I’m self-made, he’s not. I’m Brooklyn, he’s Manhattan. I’m cutting-edge, he’s more mainstream. I make less money, he makes more.

“Hello hello!” Avery Marsh booms, a wide smile on his handsome face. Simic stands and clasps his hand in both of his, a display of mock warmth he hopes looks convincing. “We just got started here. We’re hoping some customers will show up.

“I’m sure they will Paul, you’ve got some heavy-hitters tonight!”

“Avery, this is Hughes Legrand and Virginie Dupont.” The French shake his hand.

“Very pleased to meet the both of you. I’ve always admired your wines; Paul has such an excellent palate.”

“Avery is also a French wine importer. We sometimes do in-store tastings together.” Simic’s run out of things to say about Marsh and isn’t going to strain himself to say anything complimentary.

“Well, I’d love a glass of your wines if you don’t mind.”

Now the fucking guy’s seated with them at their table! This is really bad form. Is he waiting to see which clients show up so he can introduce himself? Or, even worse, is he trying to woo my winemakers?

Marsh sits himself next to Legrand and starts speaking French. Despite himself, Simic’s impressed by his fluency, but his accent grates, a tin-ear, parlay-voo honk he’s struggling to ignore over the din.

Crist brings out a salumi platter with soppressata and prosciutto interspersed with black olives, slices of Reggiano, and milky disks of fresh mozzarella. The French are ravenous and take fistfuls of cheese and cured meats, piling them up on napkins in front of them.

Someone’s tapping on Simic’s shoulder, and he turns around to see Arne Gomes. He suppresses an eye roll. Last week Arne sent back three cases of Dupont claiming the wine had “gone off.” Buyers like Gomes annoy Simic.

They want funky, natural wine, shit harvested by the lunar cycle and tended by oddballs like Virginie Dupont. They’re in love with the idea of this woman plowing in the blazing Languedoc sun. But then they chicken out and claim the wine has gone off. But they can’t have it both ways. You can’t order funky shit and then complain when it’s funky!

Simic gives Gomes an appraising look: Nose piercing, lots of tats, beard fashioned into a point. Gomes is one of those agreeable, enthusiastic young provincials who says “sweet” a lot but looks like Satan.

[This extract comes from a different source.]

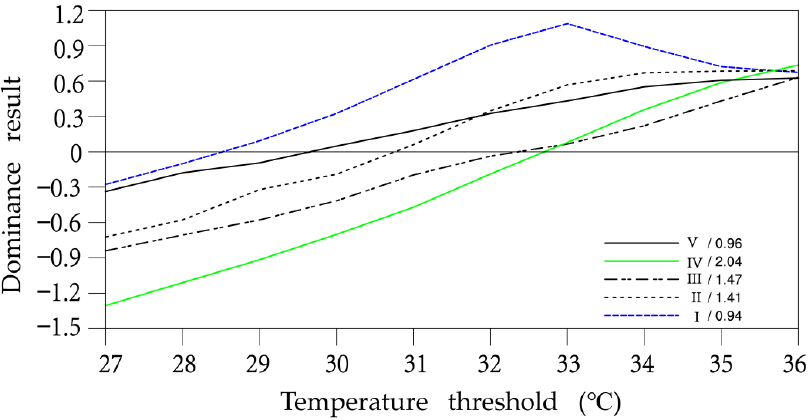
Figure 6. Dominance results of the five regions change with the threshold. The numbers in the legend are the average transition rates of each region. The green line is the area with the largest transition rate, the blue line is the area with the smallest transition rate.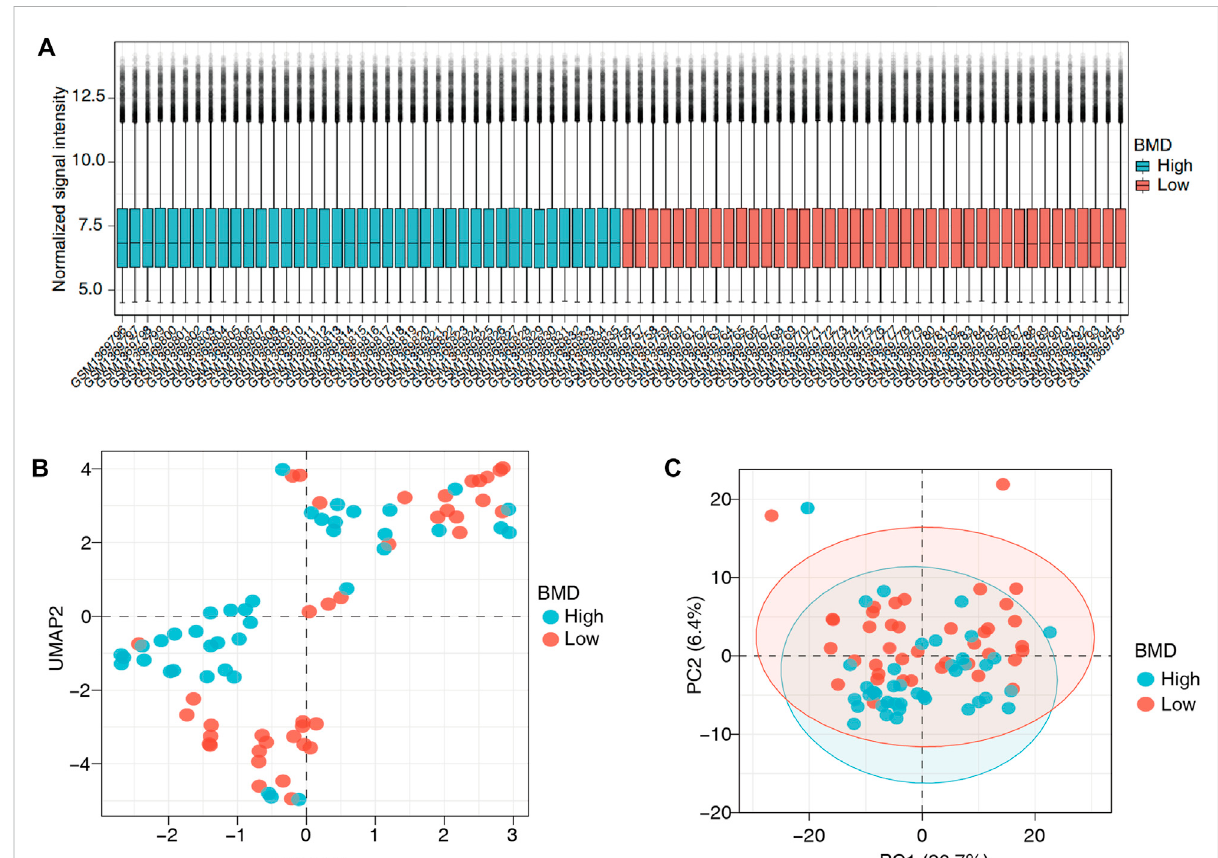
Standardization of gene expression. (A) Box plots of the gene expression data after normalization. (B) The uniform manifold approximation and projection (UMAP) plot and (C) principal component analysis (PCA) plot show the differences in gene expression between the two groups. The blue points represent the high bone mineral density (BMD) data, and the red points represent the low BMD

He works at The Wycherley, a New American restaurant that puts “The” in front of an Anglo-Saxon name and overcharges for the innovation.

“Bet you didn’t think you’d see me here!” he’s smiling in a friendly, no-hard-feelings kind of way.

“Not after you sent back those cases of Dupont, no.”

Gomes looks down, mumbling, “Well, I’m here to meet Hughes Legrand. I missed him on his last visit.”

“Hughes is sitting over there,” Simic says, motioning to where the winemaker and Avery Marsh are talking.

Simic watches Avery Marsh embrace Gomes. It looks like genuine affection. Then he observes Marsh introducing Gomes to Hughes Legrand.

And, not for the first time, Simic feels like he’s dislodged a boulder. He’s spent his life chasing after these falling rocks, pursuing them with a single-mindedness that’s blinded him to much else. And so, he can’t foresee that Hughes Legrand will soon be standing in front of him, slurping a cherry Coke, and announce he’s quitting him for Avery Marsh.